FcγRIIIb, also known as CD16b, is a low-affinity receptor for aggregated IgG or IgG-containing ICs abundantly expressed on human granulocytes. Excessive neutrophil activation and the production of large quantities of cytolytic and pro-inflammatory chemicals are possible consequences of the interaction of IgG-containing immunoglobulins with FcγRIIIb, which may result in severe tissue damage.[22,23] The CD16b receptor is released from the surface of leukocytes when they are activated in an inflammatory environment. Many investigations have shown a significant association between CD16b gene polymorphisms and SLE susceptibility.[21,25-27] There was a statistically significant rise in the levels of soluble CD16b (sCD16b) in urine in lupus nephritis patients. In the current investigation, we observed a much higher percent of FcγRIIIb positive cells in IgAN by flow cytometry. It was discovered that the plasma sFcγRIIIb level in IgAN patients was increased. A greater sFcγRIIIb level was associated with higher BMI, lipid, serum creatinine, and sclerosis proportions in patients, as well as increased chances of being exposed to glucocorticoid medications. IgAN susceptibility and severity might be predicted by the increased expression of FcγRIIIb/CD16b, which could be employed as a biomarker.

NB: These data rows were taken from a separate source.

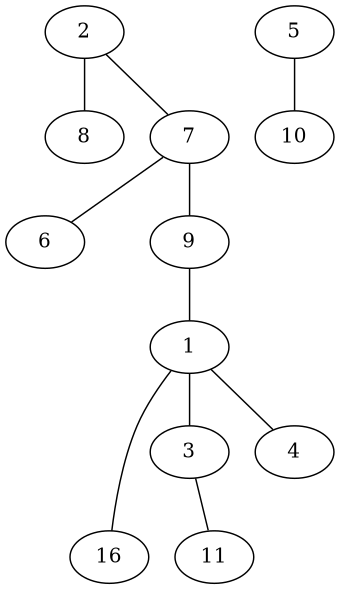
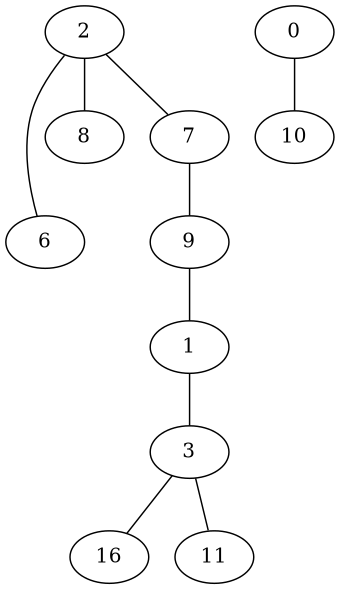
  strict graph {
    node [style=vertex]
    edge [style="edge"]
    2
    6
    8
    7
    9
    1
    3
    n8 [label=16]
-   4
    11
-   5
+   5 [label=0]
    10
-   7 -- 6
+   2 -- 6
    2 -- 8
    2 -- 7
    7 -- 9
    9 -- 1
    1 -- 3
-   1 -- n8
-   1 -- 4
+   3 -- n8
    3 -- 11
    5 -- 10
  }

However, there were certain limitations to the research conducted. First, the small sample size precluded further investigation into the course of IgAN patients. Second, due to a scarcity of ELISA kits for other soluble IgG receptors, we could only detect sFcγRIIIb levels in the bloodstream. Third, there is a lack of evidence regarding CD16b cleavage in vivo. Whether the interaction of IgG-containing ICs with FcRIIIb induces proteolytic shedding of sFcγRIIIb into the circulation, resulting in the formation of new circulatory Gd-IgA1-IgG-FcRIIIb complexes, is unknown. To understand more about the precise role of FcγRs in IgAN, additional research in gene-targeted animal models or cell lines would be required.

Conclusion

The mRNA levels of the activating Fc receptor of IgG were found to be higher in IgAN than in HCs. Patients with higher plasma sFcγRIIIb levels may have had more severe illness than those with lower levels. Future research could focus on the involvement of FγcRs in the pathophysiology of IgAN.